PERMINTAAN A
Ketik ulang bagian teks tentang orang Betawi di bawah ini, mulai dari "Langkah Soekarno dan" sampai dengan "Moor dan Bengali.", termasuk kedua bagian tersebut.
PERMINTAAN B
Tentukan apakah setiap pernyataan berikut sesuai dengan teks tentang orang Betawi di bawah ini. Jawab ya atau tidak, lalu kutip kata-kata dari teks yang menjadi dasar jawaban.
(i) Soeharto mengenakan busana khas lelaki Betawi di Lapangan Monas saat HUT ke-50 RI.
(ii) Posisi bupati di Batavia sudah ada sejak Mei 1908.
(iii) Pemerintah Hindia Belanda pernah mengangkat seorang Kapiten Betawi.
PERMINTAAN C
Jawab pertanyaan berikut berdasarkan teks tentang orang Betawi di bawah ini.
(i) Berapa lama HUT ke-50 RI dirayakan di seluruh pelosok negeri?
(ii) Siapa nama pertama yang disebut sebagai Kapiten Tionghoa?
(iii) Kepada siapa komandan distrik dan wijkmeester bertanggung jawab?

TEKS DOKUMEN
---+---

Soeharto sendiri terlihat hanya satu kali menghormati Betawi, yakni saat HUT ke-50 RI di tahun 1995 — yang selama satu bulan penuh dirayakan secara gegap-gempita di seluruh pelosok negeri. Itu pun hanya sebatas untuk sebuah perayaan dalam rangkaian pesta besar-besaran yang menghabiskan dana bermilyar-milyar rupiah. Saat itu di Lapangan Monas, ia memakai busana khas keseharian lelaki Betawi yang berupa peci hitam, baju koko, sarung diselempangkan di pundak, celana batik, dan sandal. Pada hari itu Betawi memang dialem dan diempok-empok kagak ketulungan di tingkat nasional.[4] Entah apa alasannya. Sebab biasanya seni-budaya Jawa atau Bali-lah yang ditonjolkan.

KAPITEN ARAB, KAPITEN TIONGHOA, DAN KAPITEN BETAWI

Langkah Soekarno dan Soeharto dalam memperlakukan orang Betawi mengingatkan kita pada langkah pemerintah Hindia Belanda. Pada masa itu, untuk mengurangi bebannya dalam mengatur tiga suku bangsa Timur Asing — Arab, Tionghoa, serta Moor dan Bengali — yang  menjadi penduduk Batavia, pemerintah Hindia Belanda mengangkat seorang mayor atau kapiten dari masing-masing mereka  sebagai kepala warga. Maka muncullah nama-nama seperti Sjech Said bin Salim Naum (1844-1864) hingga Sjech Hassan bin Saleh Argoebi (1931-1942) sebagai Kapiten Arab. Lie Tiauw Ko (1817-1823) hingga Khouw Kim An (1910-1942) sebagai Kapiten Tionghoa.  dan Hamied Lebe Ibnoo Boseen Candoo (1817-1825) hingga Pakirian Kattan (1912-1916) sebagai Kapiten Moor dan Bengali.

Kedudukan mereka berada di bawah Bestuur voor Vreemde Oosterlingen (pengaturan administrasi untuk orang Timur Asing) dan bertanggungjawab kepada Residen Batavia. Sedangkan komandan distrik dan wijkmeester (oleh lidah Betawi menjadi Bek, hingga mencuatkan istilah Tuan Bek) bertanggungjawab kepada asisten residen. Kedudukan-kedudukan ini dalam struktur administrasi orang pribumi disebut Inlandsch Beestur. Ironisnya, seperti juga ditulis Mona Lohanda dalam bukunya,  sampai awal abad ke-20, Batavia tidak memiliki patih atau bupati sebagai kedudukan tertinggi dalam Indlandsch Beestuur untuk  ilayah administrasi Batavia. Posisi patih baru ada pada Mei 1908, dan bupati baru pada Maret 1924. Ini pun tidak pernah dijabat oleh orang Betawi.

Menurut catatan, para walikota, bupati dan patih di Batavia sejak 1925 hingga 1942 (tahun kedatangan Jepang), selalu dijabat oleh orang Belanda, Sunda, dan Jawa. Sedangkan Indlandsch Koomandant (Komandan Pribumi) hanya ada pada suku-suku lain hingga terdapat nama-nama yang menjadi Kapiten Melayu, Kapiten Ooster-Javanent, Kapiten Wester-Javanent, Kapiten Sumbawa dan Mandhar, Kapiten Ambon dan Bugis, Kapiten Bugis dan Makasar, serta Kapiten Bali. Tidak ada yang namanya Kapiten Betawi!

---+---

KUTIPAN BARIS
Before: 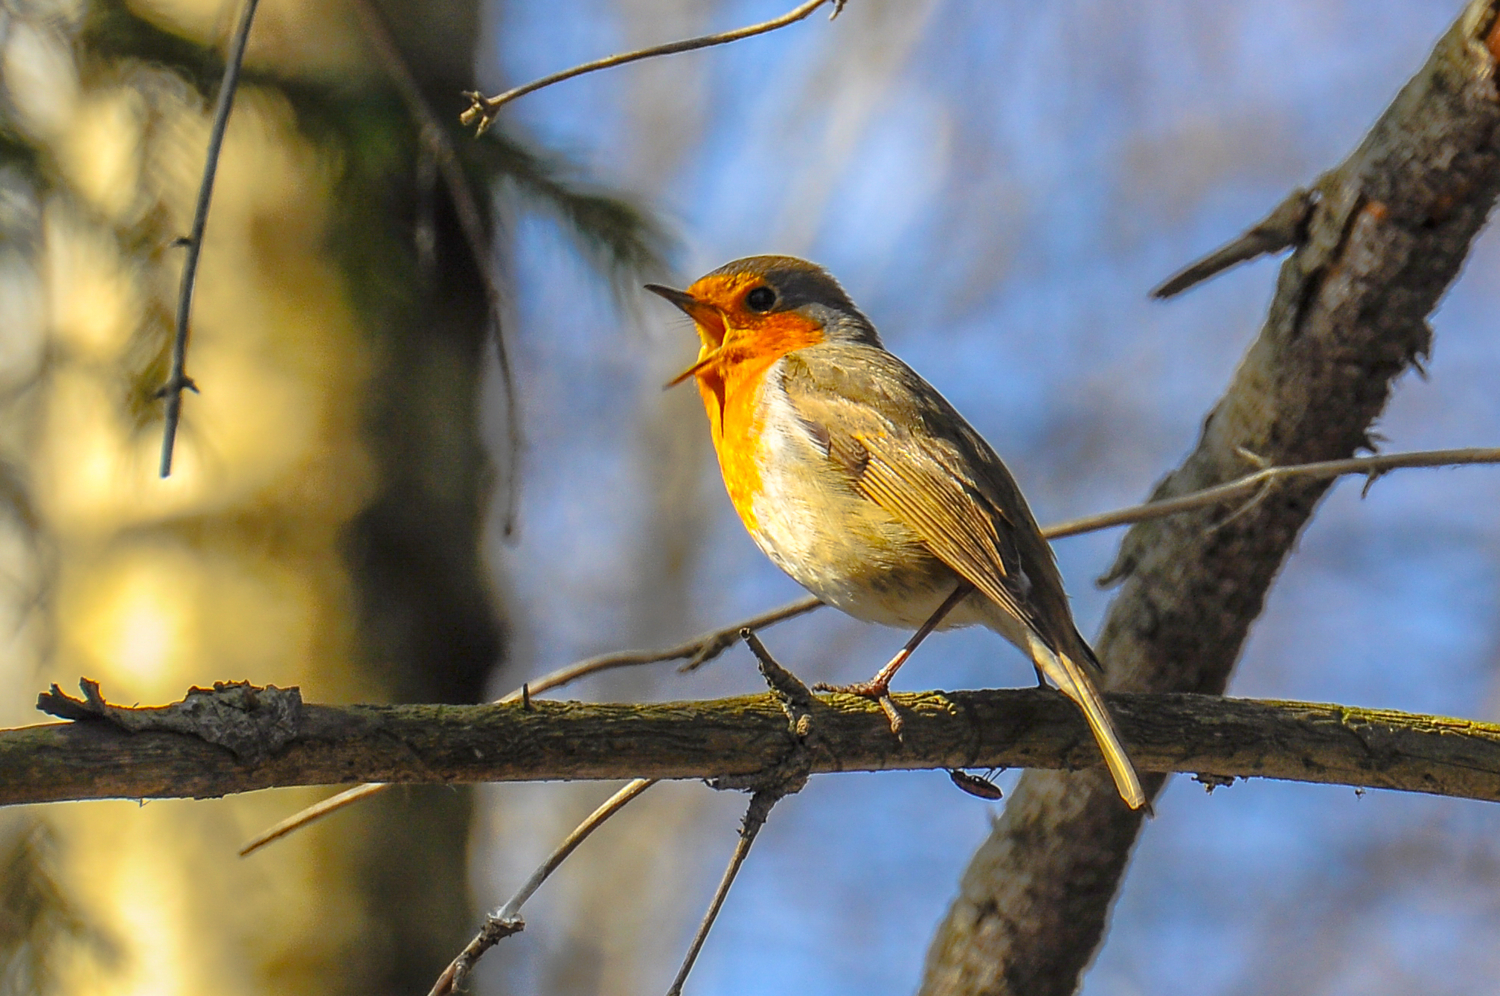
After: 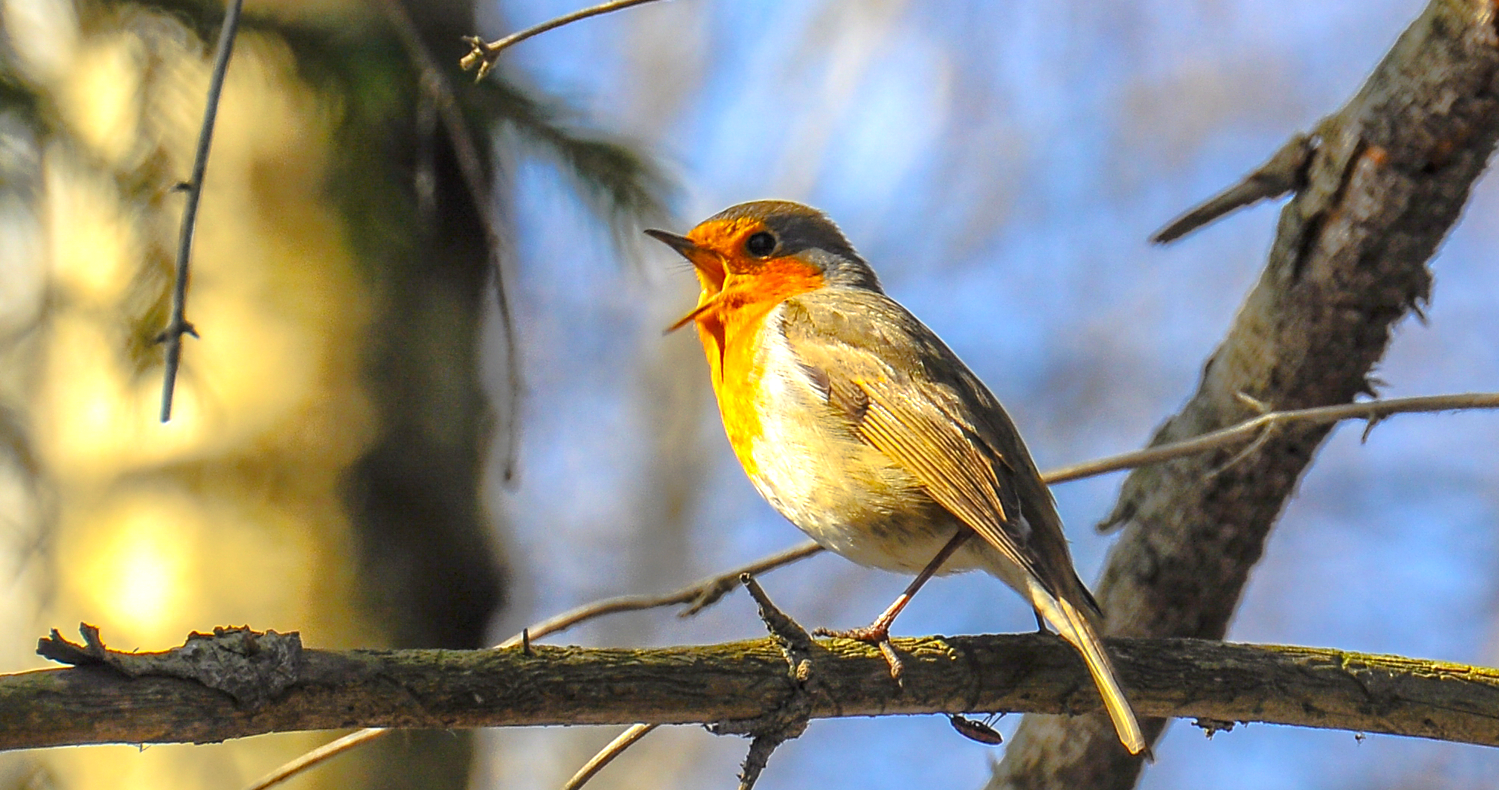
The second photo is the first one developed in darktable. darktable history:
exposure: exposure 0.197 EV
crop and rotate: top 5.667%, bottom 14.937%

---+---

JAWABAN LENGKAP A
Langkah Soekarno dan Soeharto dalam memperlakukan orang Betawi mengingatkan kita pada langkah pemerintah Hindia Belanda. Pada masa itu, untuk mengurangi bebannya dalam mengatur tiga suku bangsa Timur Asing — Arab, Tionghoa, serta Moor dan Bengali — yang  menjadi penduduk Batavia, pemerintah Hindia Belanda mengangkat seorang mayor atau kapiten dari masing-masing mereka  sebagai kepala warga. Maka muncullah nama-nama seperti Sjech Said bin Salim Naum (1844-1864) hingga Sjech Hassan bin Saleh Argoebi (1931-1942) sebagai Kapiten Arab. Lie Tiauw Ko (1817-1823) hingga Khouw Kim An (1910-1942) sebagai Kapiten Tionghoa.  dan Hamied Lebe Ibnoo Boseen Candoo (1817-1825) hingga Pakirian Kattan (1912-1916) sebagai Kapiten Moor dan Bengali.

JAWABAN LENGKAP B
(i) Ya: "Saat itu di Lapangan Monas, ia memakai busana khas keseharian lelaki Betawi"
(ii) Tidak: "Posisi patih baru ada pada Mei 1908, dan bupati baru pada Maret 1924."
(iii) Tidak: "Tidak ada yang namanya Kapiten Betawi!"

JAWABAN LENGKAP C
(i) Selama satu bulan penuh.
(ii) Lie Tiauw Ko (1817-1823).
(iii) Kepada asisten residen.